Step 8 retro — UNWIRED (operator decision, 2026-06). The /retro step has been removed from the pipeline. Once PHASES.md is all-phases-Complete (and no open BLOCKED/NEEDS_INPUT), lazy-state.py routes DIRECTLY to Step 9 (the MCP gate) — it never emits retro-feature and never waits on RETRO_DONE.md. Rationale: the retro gate proved low-yield (a docs/design-alignment audit that structurally can't see the runtime defects /mcp-test catches) while costing a full Opus dispatch per feature. The /retro-feature skill remains in the catalog and the now-inert retro_staleness()/phase_kind parsing is left dormant in lazy_core.py/lazy-state.py/bug-state.py — git history is the restore path. Cloud Step 9 writes DEFERRED_NON_CLOUD.md; workstation Step 9 runs /mcp-test.

Device axis (orthogonal to cloud). A third environment dimension governs audio MCP assertions that can only be CERTIFIED with a real output device.

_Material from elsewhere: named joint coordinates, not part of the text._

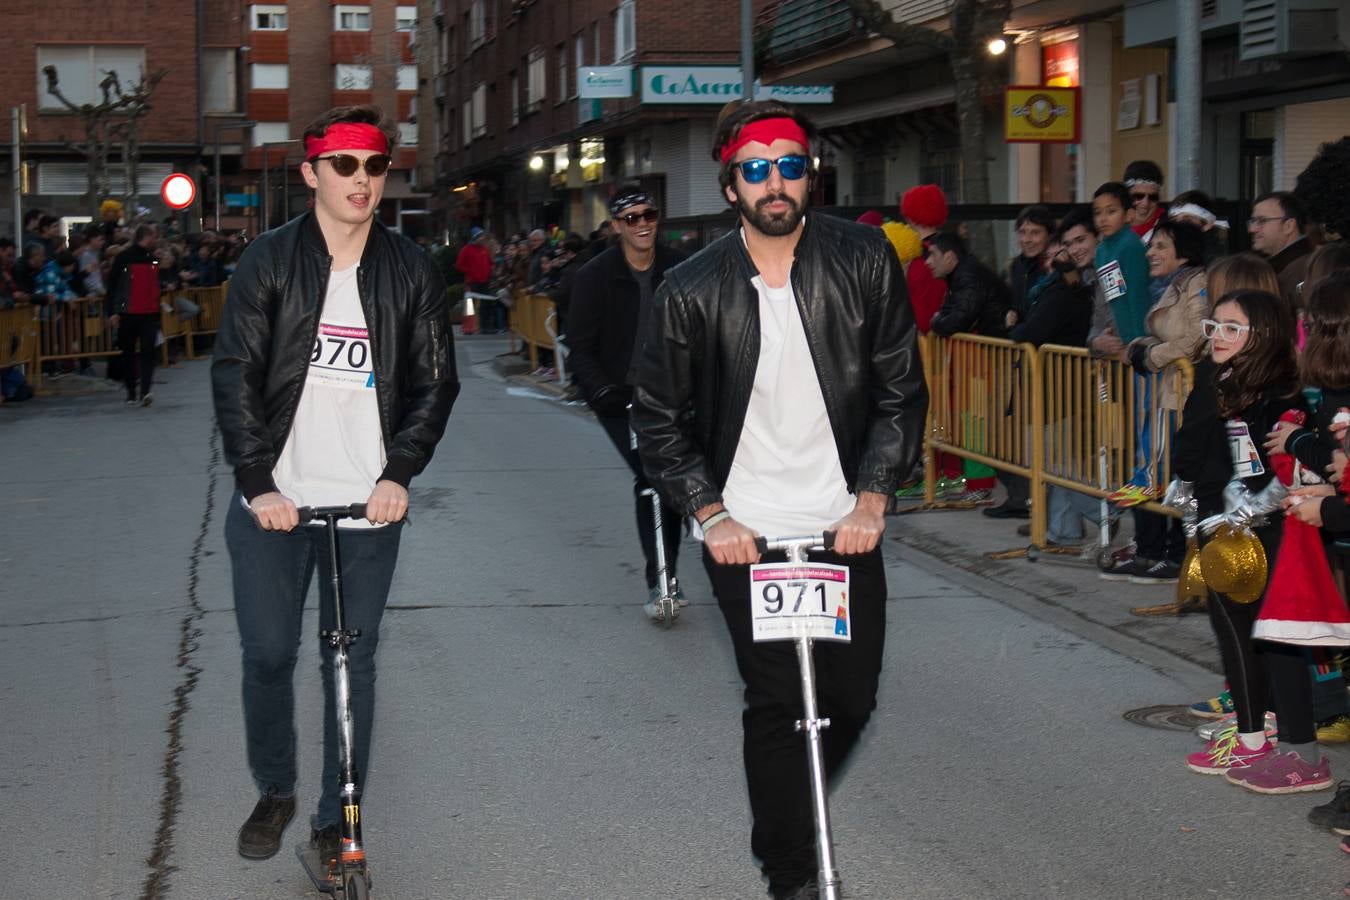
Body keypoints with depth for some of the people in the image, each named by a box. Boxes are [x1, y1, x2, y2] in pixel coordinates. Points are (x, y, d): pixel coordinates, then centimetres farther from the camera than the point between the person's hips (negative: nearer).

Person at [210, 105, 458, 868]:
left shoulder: (412, 272, 4)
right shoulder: (270, 261, 1)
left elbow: (435, 383, 4)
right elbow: (236, 374, -3)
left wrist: (398, 473, -10)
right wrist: (258, 482, -13)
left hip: (369, 503, 1)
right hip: (275, 499, 0)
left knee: (354, 662, 5)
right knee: (268, 653, 4)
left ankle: (335, 820, 18)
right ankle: (275, 792, 28)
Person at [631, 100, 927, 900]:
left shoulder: (865, 261, -4)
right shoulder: (692, 292, -6)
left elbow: (901, 392, 1)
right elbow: (660, 419, 2)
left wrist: (872, 501, -7)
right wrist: (710, 516, -7)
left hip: (846, 525, 2)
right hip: (746, 531, -2)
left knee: (852, 700, 7)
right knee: (777, 706, -1)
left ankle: (791, 824, 35)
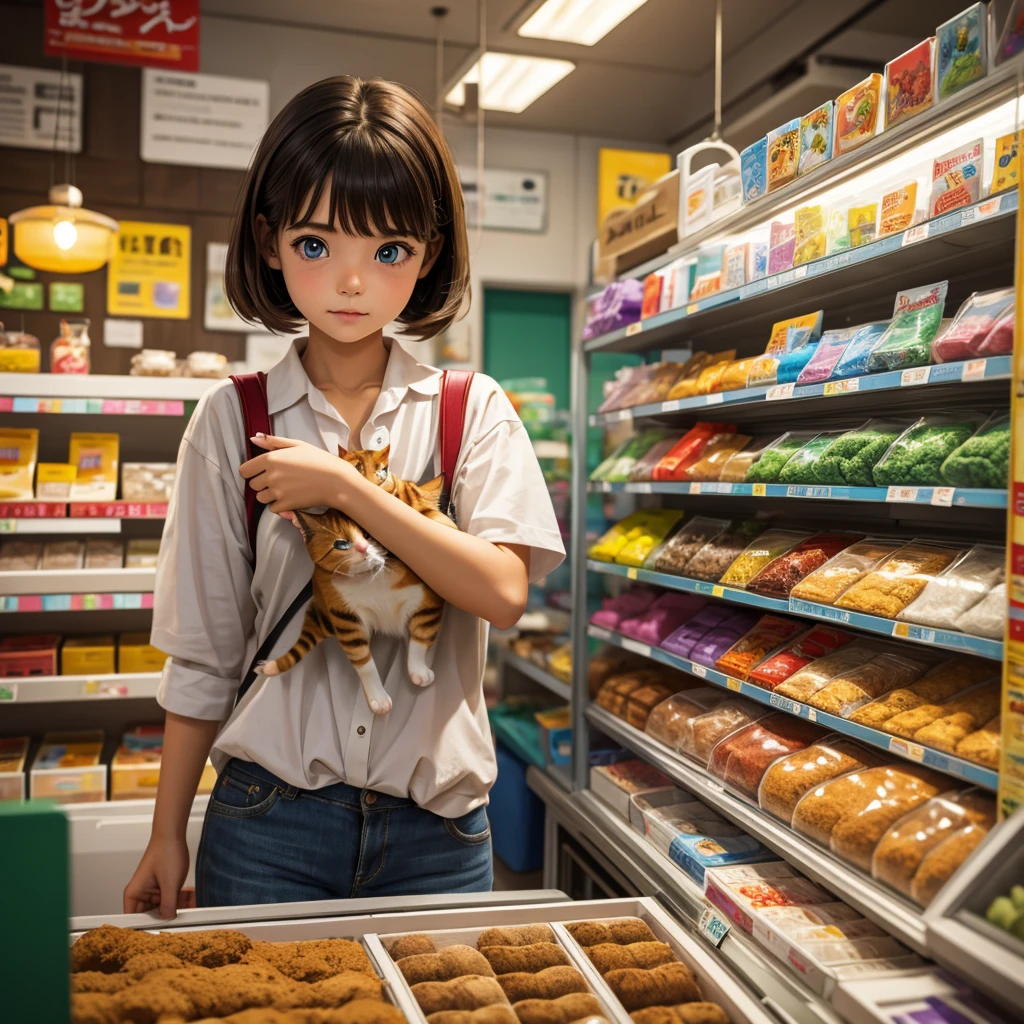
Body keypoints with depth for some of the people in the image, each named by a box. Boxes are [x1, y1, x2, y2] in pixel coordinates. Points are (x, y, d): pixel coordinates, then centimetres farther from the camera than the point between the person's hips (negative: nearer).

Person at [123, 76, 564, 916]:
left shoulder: (472, 410, -2)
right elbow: (203, 650, 2)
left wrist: (341, 485, -19)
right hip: (269, 819, 0)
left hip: (435, 825, 1)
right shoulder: (233, 419, -2)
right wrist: (167, 834, 5)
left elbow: (504, 591, -16)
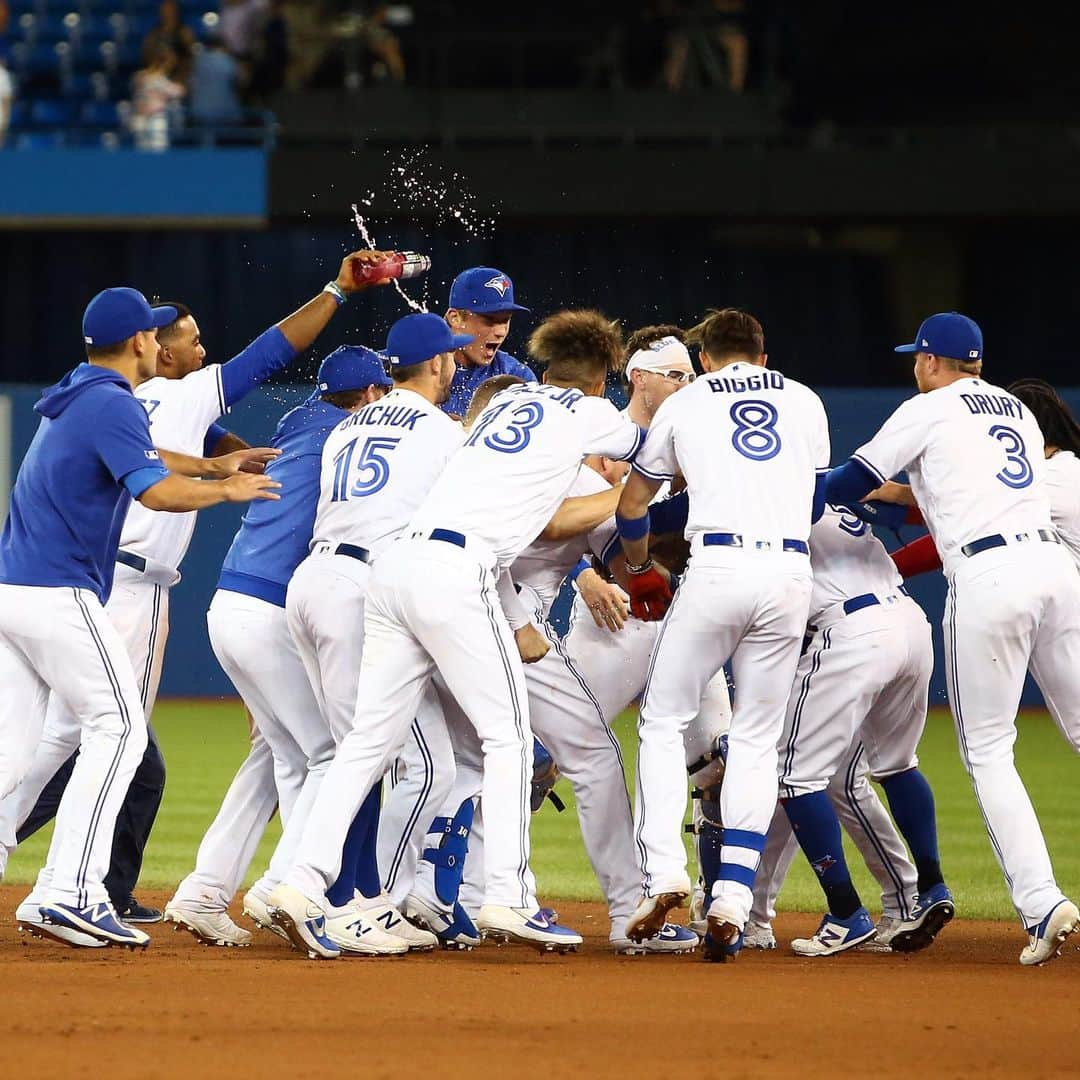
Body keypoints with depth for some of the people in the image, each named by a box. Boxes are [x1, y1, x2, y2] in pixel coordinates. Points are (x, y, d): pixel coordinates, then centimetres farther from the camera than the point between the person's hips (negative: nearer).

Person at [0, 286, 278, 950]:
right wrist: (227, 492, -6)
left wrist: (212, 466, 34)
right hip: (58, 594, -9)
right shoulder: (113, 404, -10)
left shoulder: (73, 399, 20)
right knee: (118, 726, -5)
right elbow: (155, 491, -22)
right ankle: (74, 895, -14)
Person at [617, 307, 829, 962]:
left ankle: (664, 873, -9)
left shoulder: (684, 404, 16)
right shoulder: (805, 401, 20)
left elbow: (633, 502, 25)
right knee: (758, 738, 7)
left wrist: (641, 573, 41)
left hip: (719, 566, -2)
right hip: (792, 572, 2)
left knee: (664, 720, 9)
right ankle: (734, 899, -5)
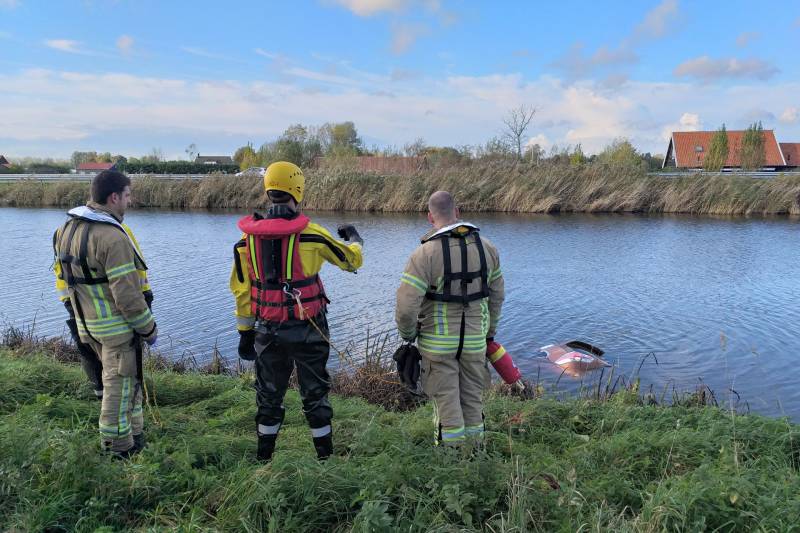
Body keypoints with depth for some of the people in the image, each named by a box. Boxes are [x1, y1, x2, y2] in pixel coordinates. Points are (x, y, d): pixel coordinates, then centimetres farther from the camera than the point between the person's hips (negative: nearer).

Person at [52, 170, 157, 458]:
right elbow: (127, 294, -23)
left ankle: (133, 431, 33)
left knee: (122, 378, 22)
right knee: (120, 383, 5)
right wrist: (148, 327, -12)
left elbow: (68, 276, 13)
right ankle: (119, 445, 18)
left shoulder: (68, 228, 5)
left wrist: (80, 313, 22)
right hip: (117, 325, -9)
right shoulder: (112, 237, -24)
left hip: (87, 324, 9)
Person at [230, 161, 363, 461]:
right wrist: (355, 239, 25)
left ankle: (264, 458, 30)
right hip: (307, 329, -3)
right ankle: (326, 457, 24)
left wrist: (245, 331, 14)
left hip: (267, 330, 3)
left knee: (269, 395, 18)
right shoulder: (310, 233, -12)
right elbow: (352, 261, 2)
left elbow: (241, 288, 4)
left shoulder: (248, 236, -1)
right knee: (314, 394, 12)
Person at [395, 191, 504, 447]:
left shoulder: (425, 253, -17)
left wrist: (407, 334, -1)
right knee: (472, 399, 18)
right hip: (475, 340, 4)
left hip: (438, 342, -4)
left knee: (446, 402, 8)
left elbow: (406, 306, -21)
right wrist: (490, 331, 22)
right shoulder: (487, 247, 0)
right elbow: (496, 295, 9)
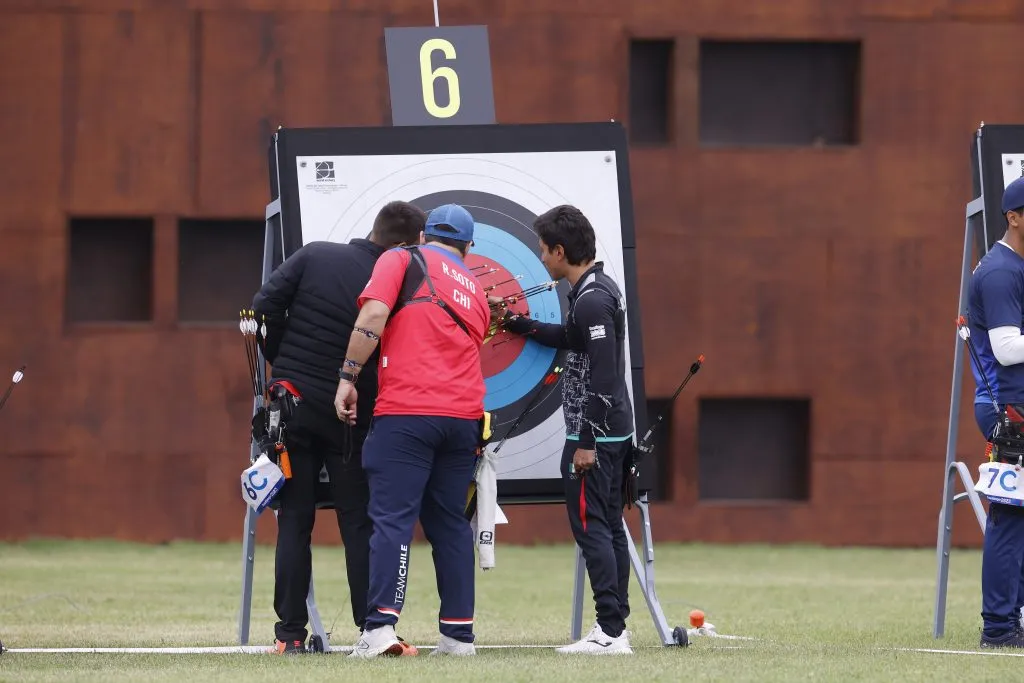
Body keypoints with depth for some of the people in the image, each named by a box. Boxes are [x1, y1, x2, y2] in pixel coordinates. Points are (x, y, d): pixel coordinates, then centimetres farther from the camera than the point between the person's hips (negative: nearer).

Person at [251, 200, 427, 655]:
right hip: (346, 415, -3)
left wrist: (281, 363, 8)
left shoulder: (314, 256, 0)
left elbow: (264, 308, -3)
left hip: (290, 404, 3)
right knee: (360, 523, 3)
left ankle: (290, 634, 3)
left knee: (294, 521, 6)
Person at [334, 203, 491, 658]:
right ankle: (458, 634, 12)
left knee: (393, 519, -10)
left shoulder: (402, 260, 6)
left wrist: (348, 376, -7)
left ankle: (381, 624, -23)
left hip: (406, 414, -5)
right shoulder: (474, 289, 22)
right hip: (462, 417, 5)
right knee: (450, 524, 13)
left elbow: (372, 317, -9)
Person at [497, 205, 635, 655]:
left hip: (594, 434, -10)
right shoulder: (601, 289, 13)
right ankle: (616, 629, 11)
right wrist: (521, 326, 31)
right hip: (614, 431, 10)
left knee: (589, 526, -10)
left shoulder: (592, 300, -18)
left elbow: (602, 376, -22)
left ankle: (610, 631, -14)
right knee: (609, 528, 10)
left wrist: (586, 442, -21)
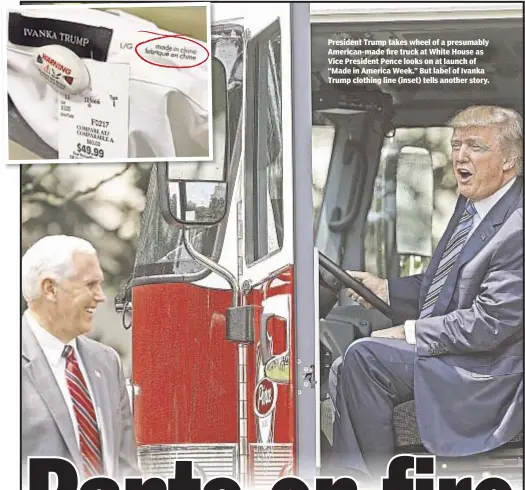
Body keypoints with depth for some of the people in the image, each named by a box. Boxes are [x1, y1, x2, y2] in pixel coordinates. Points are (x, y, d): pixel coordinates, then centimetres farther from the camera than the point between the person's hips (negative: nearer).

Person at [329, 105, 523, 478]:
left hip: (489, 372, -10)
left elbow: (489, 324, -24)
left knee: (365, 356, -22)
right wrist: (385, 289, 7)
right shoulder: (473, 202, 9)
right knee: (345, 372, 0)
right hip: (448, 348, 10)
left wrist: (410, 333, -17)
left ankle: (376, 475, -8)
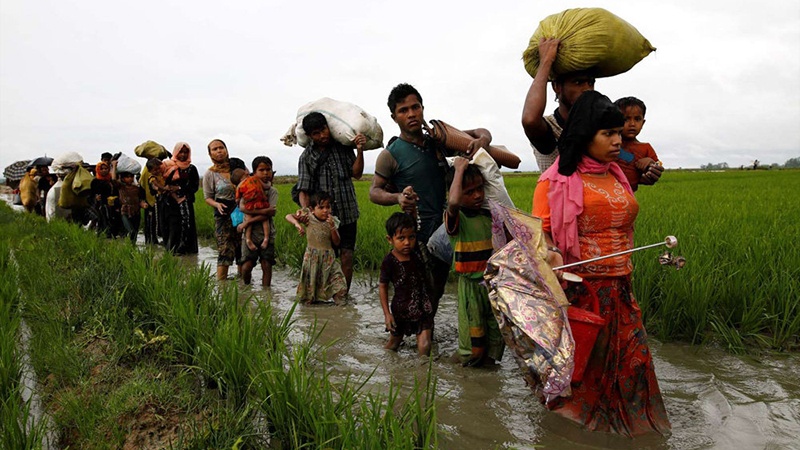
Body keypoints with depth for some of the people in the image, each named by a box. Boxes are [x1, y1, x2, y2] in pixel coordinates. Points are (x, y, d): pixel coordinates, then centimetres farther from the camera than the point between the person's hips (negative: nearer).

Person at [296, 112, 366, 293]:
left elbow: (356, 173, -2)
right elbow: (303, 190, -5)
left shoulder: (343, 146, 2)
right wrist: (306, 211, -24)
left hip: (347, 213, 1)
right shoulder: (307, 157, 0)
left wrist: (359, 151, -16)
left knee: (347, 256, 1)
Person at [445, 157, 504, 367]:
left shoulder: (489, 216, 5)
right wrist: (459, 169, -26)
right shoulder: (455, 218, -13)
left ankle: (490, 359, 35)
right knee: (473, 332, 7)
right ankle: (472, 361, 28)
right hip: (471, 284, -5)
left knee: (496, 327, 16)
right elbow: (453, 202, -38)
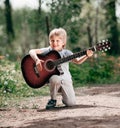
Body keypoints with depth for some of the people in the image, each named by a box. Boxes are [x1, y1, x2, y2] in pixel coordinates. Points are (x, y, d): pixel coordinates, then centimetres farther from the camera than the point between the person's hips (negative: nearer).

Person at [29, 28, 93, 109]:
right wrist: (37, 60, -27)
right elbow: (32, 51, -9)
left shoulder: (66, 53, 4)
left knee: (71, 103, -13)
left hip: (65, 79, 1)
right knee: (55, 79, -40)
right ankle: (53, 100, -11)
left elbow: (78, 61, 3)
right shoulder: (48, 51, -1)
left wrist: (86, 56, -14)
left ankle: (64, 96, 26)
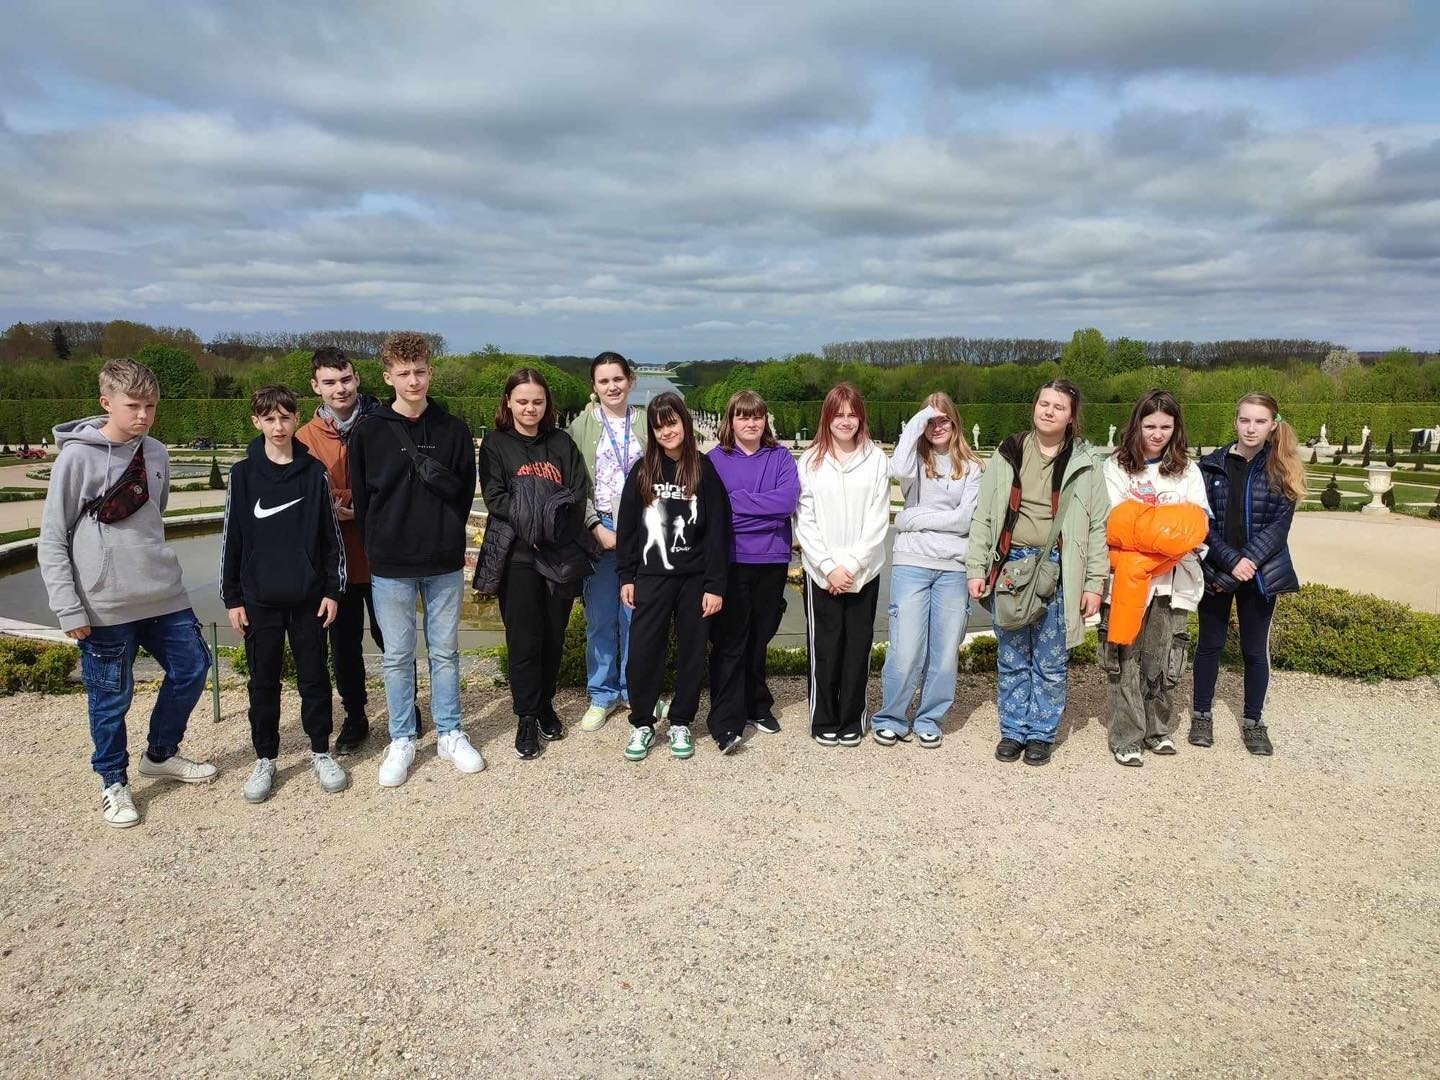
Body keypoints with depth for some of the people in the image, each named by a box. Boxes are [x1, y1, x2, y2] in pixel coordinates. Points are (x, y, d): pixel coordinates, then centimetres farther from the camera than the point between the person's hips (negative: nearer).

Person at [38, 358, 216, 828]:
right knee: (111, 697, 5)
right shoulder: (77, 457, -10)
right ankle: (114, 782, 26)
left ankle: (160, 754, 33)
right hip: (105, 605, -5)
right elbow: (52, 539, -8)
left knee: (192, 668, 12)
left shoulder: (156, 454, 5)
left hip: (163, 595, 5)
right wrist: (69, 608, -11)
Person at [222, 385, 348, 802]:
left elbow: (332, 536, 3)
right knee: (264, 681, 9)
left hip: (309, 596, 0)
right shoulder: (243, 474, -1)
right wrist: (232, 598, 0)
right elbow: (232, 539, 1)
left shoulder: (314, 472, 0)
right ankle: (265, 759, 22)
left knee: (315, 677, 8)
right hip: (260, 599, 0)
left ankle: (321, 752, 22)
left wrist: (333, 590, 0)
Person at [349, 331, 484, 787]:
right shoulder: (369, 432, -2)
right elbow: (362, 499, 2)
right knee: (398, 657, 9)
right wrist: (378, 548, 1)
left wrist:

On a no-real-device host, /mcp-test writes DEFERRED_REQUIRES_DEVICE.md (scoped to specific scenario IDs) instead of a permanent SKIP_MCP_TEST.md; lazy-state.py then treats that sentinel + no VALIDATED.md (on a feature past implementation) as device-saturated (Step 2 skips it, terminal device-queue-exhausted) — the feature does NOT complete here (no receipt is written). On a real-device host, Step 9 RE-OPENS the feature: it dispatches /mcp-test scoped to the deferred scenario IDs, which certifies them, deletes the sentinel, and writes VALIDATED.md — only then does the feature proceed to __mark_complete__. This is the inverse the framework previously lacked, and it mirrors the cloud→workstation deferral on the device axis. The decision was: device-deferral BLOCKS completion (stays In-progress) rather than completing-with-a-distinct-receipt, so Complete always means fully validated.